Instructions to follow:
Counting every line in the entries below where the word "spaces" occurs, report how many there are. Give only that number.

Data:
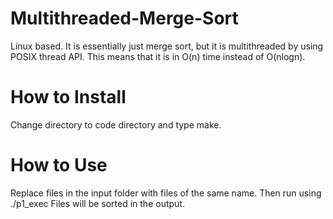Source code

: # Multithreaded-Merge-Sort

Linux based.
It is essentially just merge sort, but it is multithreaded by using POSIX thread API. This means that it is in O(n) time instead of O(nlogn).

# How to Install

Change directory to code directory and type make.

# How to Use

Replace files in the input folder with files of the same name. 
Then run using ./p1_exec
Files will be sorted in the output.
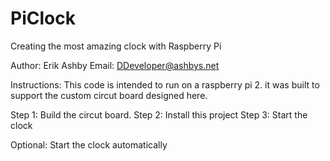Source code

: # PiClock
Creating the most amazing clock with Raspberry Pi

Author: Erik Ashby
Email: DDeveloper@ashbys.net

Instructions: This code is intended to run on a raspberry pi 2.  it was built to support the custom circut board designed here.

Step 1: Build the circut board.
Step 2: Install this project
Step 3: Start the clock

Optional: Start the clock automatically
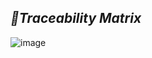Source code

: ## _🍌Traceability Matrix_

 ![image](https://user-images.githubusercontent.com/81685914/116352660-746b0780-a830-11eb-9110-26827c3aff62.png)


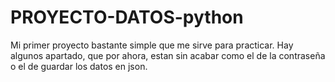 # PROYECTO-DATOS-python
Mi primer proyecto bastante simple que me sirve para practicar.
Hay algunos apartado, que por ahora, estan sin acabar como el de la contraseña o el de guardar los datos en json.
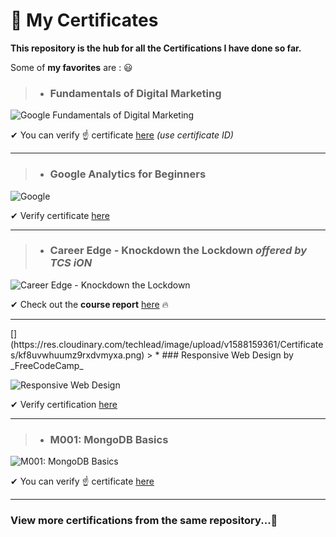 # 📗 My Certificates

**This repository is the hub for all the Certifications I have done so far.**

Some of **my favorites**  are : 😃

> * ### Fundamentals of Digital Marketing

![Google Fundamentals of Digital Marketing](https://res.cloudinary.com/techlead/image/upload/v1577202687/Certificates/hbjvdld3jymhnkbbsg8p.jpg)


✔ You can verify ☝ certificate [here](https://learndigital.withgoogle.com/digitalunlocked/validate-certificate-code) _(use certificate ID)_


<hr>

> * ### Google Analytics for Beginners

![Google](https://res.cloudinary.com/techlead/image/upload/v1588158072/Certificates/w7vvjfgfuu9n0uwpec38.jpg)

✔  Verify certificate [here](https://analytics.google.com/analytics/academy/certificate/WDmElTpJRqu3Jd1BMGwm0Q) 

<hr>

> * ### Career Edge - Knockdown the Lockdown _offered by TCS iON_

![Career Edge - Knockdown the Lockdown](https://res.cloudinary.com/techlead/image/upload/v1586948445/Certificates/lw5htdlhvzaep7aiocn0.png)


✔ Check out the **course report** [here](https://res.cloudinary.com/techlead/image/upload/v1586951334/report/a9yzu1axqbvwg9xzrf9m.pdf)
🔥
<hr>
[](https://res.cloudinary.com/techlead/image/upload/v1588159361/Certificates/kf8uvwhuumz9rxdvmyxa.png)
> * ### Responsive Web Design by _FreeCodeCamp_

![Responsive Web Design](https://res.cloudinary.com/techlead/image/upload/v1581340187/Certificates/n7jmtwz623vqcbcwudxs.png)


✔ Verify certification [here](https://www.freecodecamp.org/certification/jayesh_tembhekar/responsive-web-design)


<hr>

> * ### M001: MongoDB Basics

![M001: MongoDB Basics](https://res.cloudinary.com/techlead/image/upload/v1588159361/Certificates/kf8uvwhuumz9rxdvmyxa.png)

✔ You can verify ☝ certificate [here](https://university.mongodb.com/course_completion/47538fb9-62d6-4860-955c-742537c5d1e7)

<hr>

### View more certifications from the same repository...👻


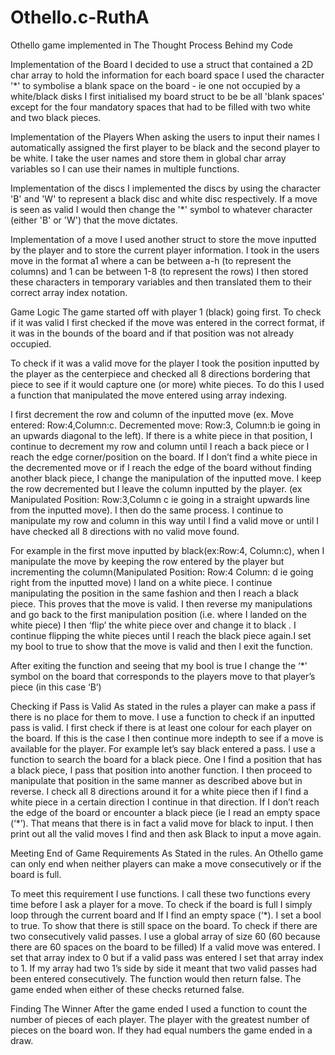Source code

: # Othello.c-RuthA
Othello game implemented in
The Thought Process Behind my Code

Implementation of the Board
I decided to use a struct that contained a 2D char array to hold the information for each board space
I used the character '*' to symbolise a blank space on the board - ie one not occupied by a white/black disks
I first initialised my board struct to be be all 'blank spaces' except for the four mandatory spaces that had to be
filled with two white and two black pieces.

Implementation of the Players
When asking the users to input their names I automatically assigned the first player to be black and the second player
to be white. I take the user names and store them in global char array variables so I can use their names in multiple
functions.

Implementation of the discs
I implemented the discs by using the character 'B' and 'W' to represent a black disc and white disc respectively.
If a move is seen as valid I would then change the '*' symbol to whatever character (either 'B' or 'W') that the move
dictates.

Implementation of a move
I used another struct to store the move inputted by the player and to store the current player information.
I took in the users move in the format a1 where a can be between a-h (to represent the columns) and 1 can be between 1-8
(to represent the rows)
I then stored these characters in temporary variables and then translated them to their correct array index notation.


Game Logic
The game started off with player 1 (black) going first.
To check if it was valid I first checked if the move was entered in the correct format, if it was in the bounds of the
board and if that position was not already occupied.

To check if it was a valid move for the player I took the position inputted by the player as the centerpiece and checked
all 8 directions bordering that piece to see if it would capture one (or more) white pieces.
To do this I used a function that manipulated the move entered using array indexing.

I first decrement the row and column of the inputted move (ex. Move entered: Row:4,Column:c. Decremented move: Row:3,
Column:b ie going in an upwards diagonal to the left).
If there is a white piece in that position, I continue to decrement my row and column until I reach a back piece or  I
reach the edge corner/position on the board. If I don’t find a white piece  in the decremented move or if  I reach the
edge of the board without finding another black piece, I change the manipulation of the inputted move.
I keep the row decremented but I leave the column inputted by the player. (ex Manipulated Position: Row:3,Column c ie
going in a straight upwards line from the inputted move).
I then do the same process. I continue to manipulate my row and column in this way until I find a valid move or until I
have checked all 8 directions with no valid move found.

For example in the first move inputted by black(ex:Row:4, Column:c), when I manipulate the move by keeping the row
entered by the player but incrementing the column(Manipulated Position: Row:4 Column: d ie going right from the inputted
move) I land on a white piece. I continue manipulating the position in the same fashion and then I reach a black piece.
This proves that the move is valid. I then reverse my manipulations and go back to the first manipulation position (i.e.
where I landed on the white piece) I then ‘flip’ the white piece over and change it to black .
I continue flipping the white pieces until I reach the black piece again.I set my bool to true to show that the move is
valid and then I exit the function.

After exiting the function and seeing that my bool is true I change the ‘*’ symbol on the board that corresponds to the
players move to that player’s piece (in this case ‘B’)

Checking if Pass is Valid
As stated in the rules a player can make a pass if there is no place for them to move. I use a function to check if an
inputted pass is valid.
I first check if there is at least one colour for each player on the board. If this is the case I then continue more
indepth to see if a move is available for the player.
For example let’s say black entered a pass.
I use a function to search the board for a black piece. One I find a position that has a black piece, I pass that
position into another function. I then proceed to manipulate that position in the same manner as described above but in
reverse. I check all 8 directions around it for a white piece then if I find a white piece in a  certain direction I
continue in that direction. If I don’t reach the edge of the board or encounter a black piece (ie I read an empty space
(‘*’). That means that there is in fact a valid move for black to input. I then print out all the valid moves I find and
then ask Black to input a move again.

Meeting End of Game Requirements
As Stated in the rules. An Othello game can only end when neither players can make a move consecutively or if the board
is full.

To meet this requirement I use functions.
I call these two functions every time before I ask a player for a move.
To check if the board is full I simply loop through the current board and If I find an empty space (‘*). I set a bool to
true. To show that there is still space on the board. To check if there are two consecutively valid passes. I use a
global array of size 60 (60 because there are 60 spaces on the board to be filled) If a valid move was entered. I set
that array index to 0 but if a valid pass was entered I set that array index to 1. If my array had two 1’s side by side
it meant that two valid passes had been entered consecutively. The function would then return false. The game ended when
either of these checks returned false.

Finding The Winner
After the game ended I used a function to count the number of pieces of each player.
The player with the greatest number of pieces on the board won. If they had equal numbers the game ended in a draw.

--

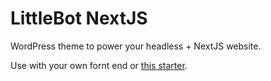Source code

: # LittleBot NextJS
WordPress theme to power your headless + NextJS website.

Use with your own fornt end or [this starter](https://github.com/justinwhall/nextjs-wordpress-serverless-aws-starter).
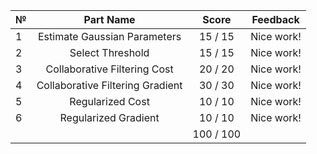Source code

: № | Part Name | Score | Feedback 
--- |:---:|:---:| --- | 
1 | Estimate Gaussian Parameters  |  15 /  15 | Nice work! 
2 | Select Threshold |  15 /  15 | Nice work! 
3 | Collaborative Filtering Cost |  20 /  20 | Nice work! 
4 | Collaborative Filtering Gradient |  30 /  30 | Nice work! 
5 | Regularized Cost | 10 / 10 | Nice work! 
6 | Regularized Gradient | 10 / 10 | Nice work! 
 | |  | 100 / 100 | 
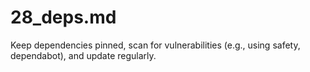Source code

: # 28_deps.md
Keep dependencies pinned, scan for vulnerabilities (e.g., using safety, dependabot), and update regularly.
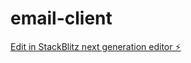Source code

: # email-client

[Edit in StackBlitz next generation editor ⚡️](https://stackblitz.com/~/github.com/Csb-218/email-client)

* * *

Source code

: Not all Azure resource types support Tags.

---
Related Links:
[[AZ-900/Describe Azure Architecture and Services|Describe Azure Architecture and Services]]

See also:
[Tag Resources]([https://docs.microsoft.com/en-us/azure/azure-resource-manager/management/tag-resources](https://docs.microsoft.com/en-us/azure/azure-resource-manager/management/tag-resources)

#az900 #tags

Solution for this exercise:
2